» Data for the task
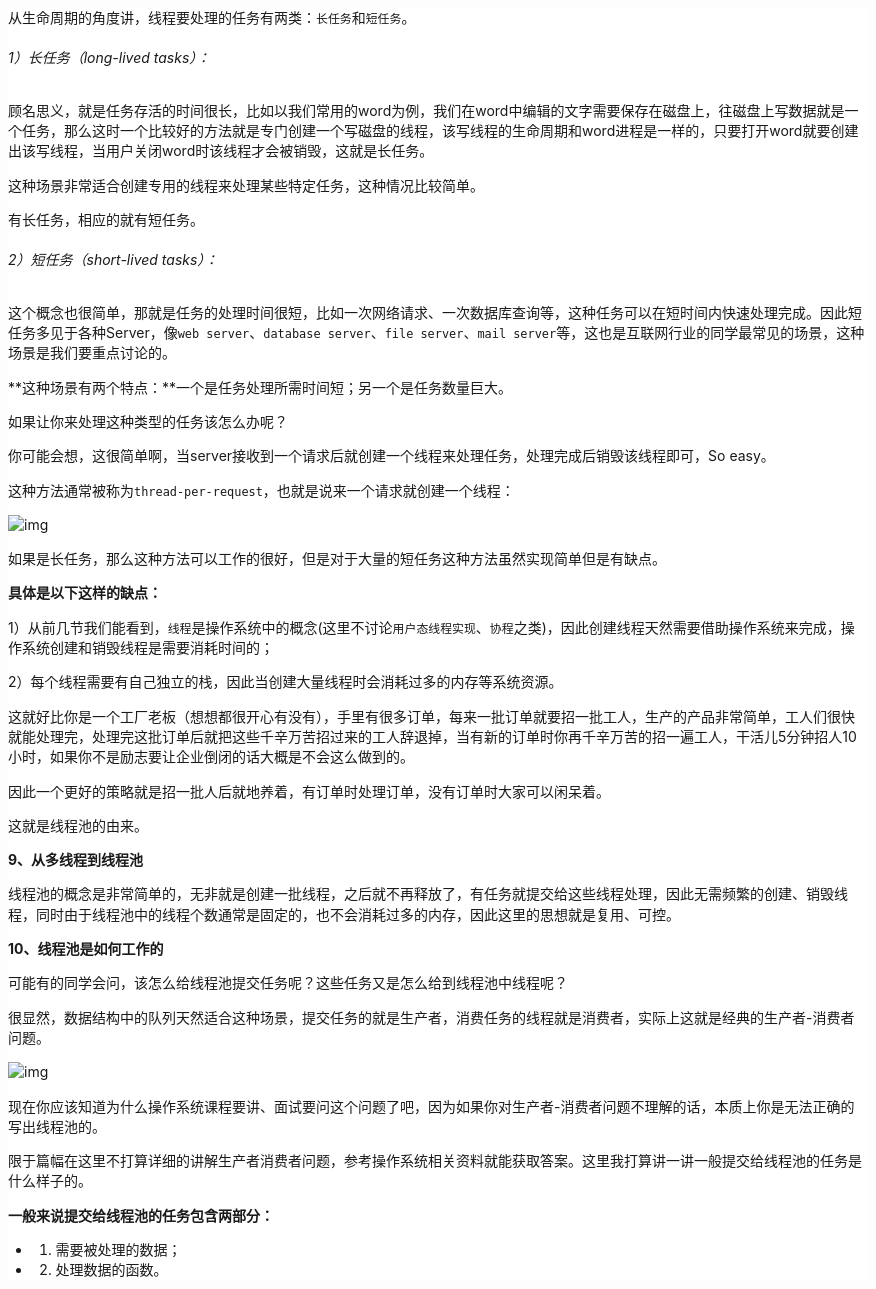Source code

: 从生命周期的角度讲，线程要处理的任务有两类：`长任务`和`短任务`。

###### 1）长任务（long-lived tasks）：

顾名思义，就是任务存活的时间很长，比如以我们常用的word为例，我们在word中编辑的文字需要保存在磁盘上，往磁盘上写数据就是一个任务，那么这时一个比较好的方法就是专门创建一个写磁盘的线程，该写线程的生命周期和word进程是一样的，只要打开word就要创建出该写线程，当用户关闭word时该线程才会被销毁，这就是长任务。

这种场景非常适合创建专用的线程来处理某些特定任务，这种情况比较简单。

有长任务，相应的就有短任务。

###### 2）短任务（short-lived tasks）：

这个概念也很简单，那就是任务的处理时间很短，比如一次网络请求、一次数据库查询等，这种任务可以在短时间内快速处理完成。因此短任务多见于各种Server，像`web server`、`database server`、`file server`、`mail server`等，这也是互联网行业的同学最常见的场景，这种场景是我们要重点讨论的。

**这种场景有两个特点：**一个是任务处理所需时间短；另一个是任务数量巨大。

如果让你来处理这种类型的任务该怎么办呢？

你可能会想，这很简单啊，当server接收到一个请求后就创建一个线程来处理任务，处理完成后销毁该线程即可，So easy。

这种方法通常被称为`thread-per-request`，也就是说来一个请求就创建一个线程：

![img](E:\oldF\learningDocument\git-workspace\PANDA-Walker\picture\v2-dadb1bd9c55c245f8100d34e014a2eb7_720w.jpg)

如果是长任务，那么这种方法可以工作的很好，但是对于大量的短任务这种方法虽然实现简单但是有缺点。

**具体是以下这样的缺点：**

1）从前几节我们能看到，`线程`是操作系统中的概念(这里不讨论`用户态线程实现`、`协程`之类)，因此创建线程天然需要借助操作系统来完成，操作系统创建和销毁线程是需要消耗时间的；

2）每个线程需要有自己独立的栈，因此当创建大量线程时会消耗过多的内存等系统资源。

​		这就好比你是一个工厂老板（想想都很开心有没有），手里有很多订单，每来一批订单就要招一批工人，生产的产品非常简单，工人们很快就能处理完，处理完这批订单后就把这些千辛万苦招过来的工人辞退掉，当有新的订单时你再千辛万苦的招一遍工人，干活儿5分钟招人10小时，如果你不是励志要让企业倒闭的话大概是不会这么做到的。

因此一个更好的策略就是招一批人后就地养着，有订单时处理订单，没有订单时大家可以闲呆着。

这就是线程池的由来。

**9、从多线程到线程池**

线程池的概念是非常简单的，无非就是创建一批线程，之后就不再释放了，有任务就提交给这些线程处理，因此无需频繁的创建、销毁线程，同时由于线程池中的线程个数通常是固定的，也不会消耗过多的内存，因此这里的思想就是复用、可控。

**10、线程池是如何工作的**

可能有的同学会问，该怎么给线程池提交任务呢？这些任务又是怎么给到线程池中线程呢？

很显然，数据结构中的队列天然适合这种场景，提交任务的就是生产者，消费任务的线程就是消费者，实际上这就是经典的生产者-消费者问题。

![img](E:\oldF\learningDocument\git-workspace\PANDA-Walker\picture\v2-7829b98b7e377c80b39995172bbdf688_720w.jpg)

现在你应该知道为什么操作系统课程要讲、面试要问这个问题了吧，因为如果你对生产者-消费者问题不理解的话，本质上你是无法正确的写出线程池的。

限于篇幅在这里不打算详细的讲解生产者消费者问题，参考操作系统相关资料就能获取答案。这里我打算讲一讲一般提交给线程池的任务是什么样子的。

**一般来说提交给线程池的任务包含两部分：**

- 1) 需要被处理的数据；
- 2) 处理数据的函数。
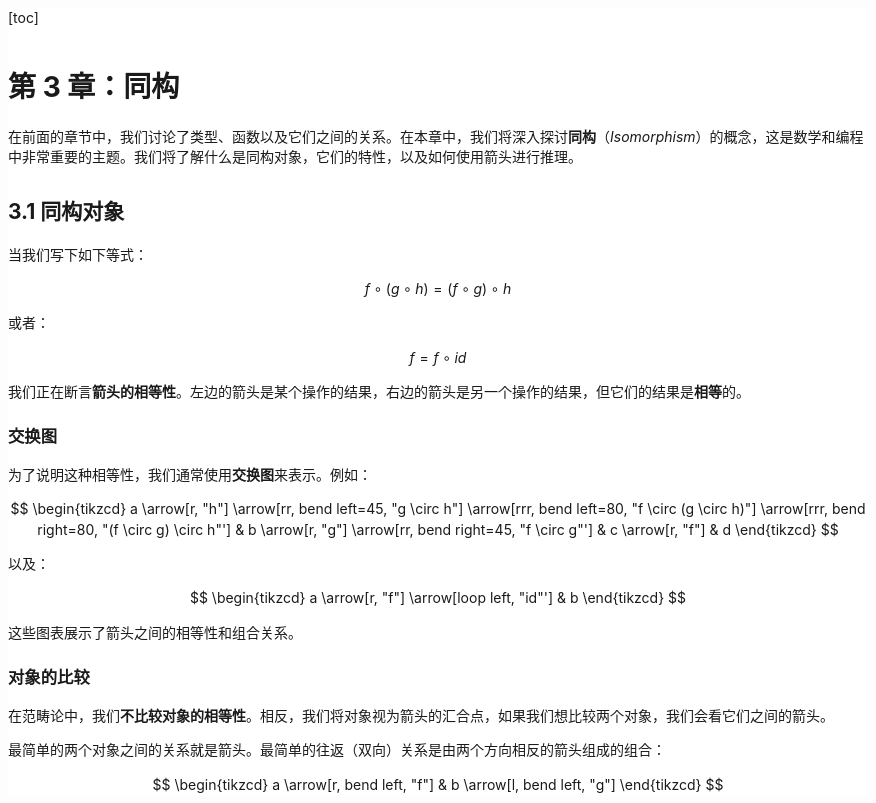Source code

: [toc]



# 第 3 章：同构

在前面的章节中，我们讨论了类型、函数以及它们之间的关系。在本章中，我们将深入探讨**同构**（*Isomorphism*）的概念，这是数学和编程中非常重要的主题。我们将了解什么是同构对象，它们的特性，以及如何使用箭头进行推理。

## 3.1 同构对象

当我们写下如下等式：

$$
f \circ (g \circ h) = (f \circ g) \circ h
$$

或者：

$$
f = f \circ id
$$

我们正在断言**箭头的相等性**。左边的箭头是某个操作的结果，右边的箭头是另一个操作的结果，但它们的结果是**相等**的。

### 交换图

为了说明这种相等性，我们通常使用**交换图**来表示。例如：

$$
\begin{tikzcd}
a \arrow[r, "h"] \arrow[rr, bend left=45, "g \circ h"] \arrow[rrr, bend left=80, "f \circ (g \circ h)"] \arrow[rrr, bend right=80, "(f \circ g) \circ h"'] & b \arrow[r, "g"] \arrow[rr, bend right=45, "f \circ g"'] & c \arrow[r, "f"] & d
\end{tikzcd}
$$

以及：

$$
\begin{tikzcd}
a \arrow[r, "f"] \arrow[loop left, "id"'] & b
\end{tikzcd}
$$

这些图表展示了箭头之间的相等性和组合关系。

### 对象的比较

在范畴论中，我们**不比较对象的相等性**。相反，我们将对象视为箭头的汇合点，如果我们想比较两个对象，我们会看它们之间的箭头。

最简单的两个对象之间的关系就是箭头。最简单的往返（双向）关系是由两个方向相反的箭头组成的组合：

$$
\begin{tikzcd}
a \arrow[r, bend left, "f"] & b \arrow[l, bend left, "g"]
\end{tikzcd}
$$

» Problem
How many lines of the data above contain the string "Walker"? Case matters, and the reply should be only the number.

» Finished task
2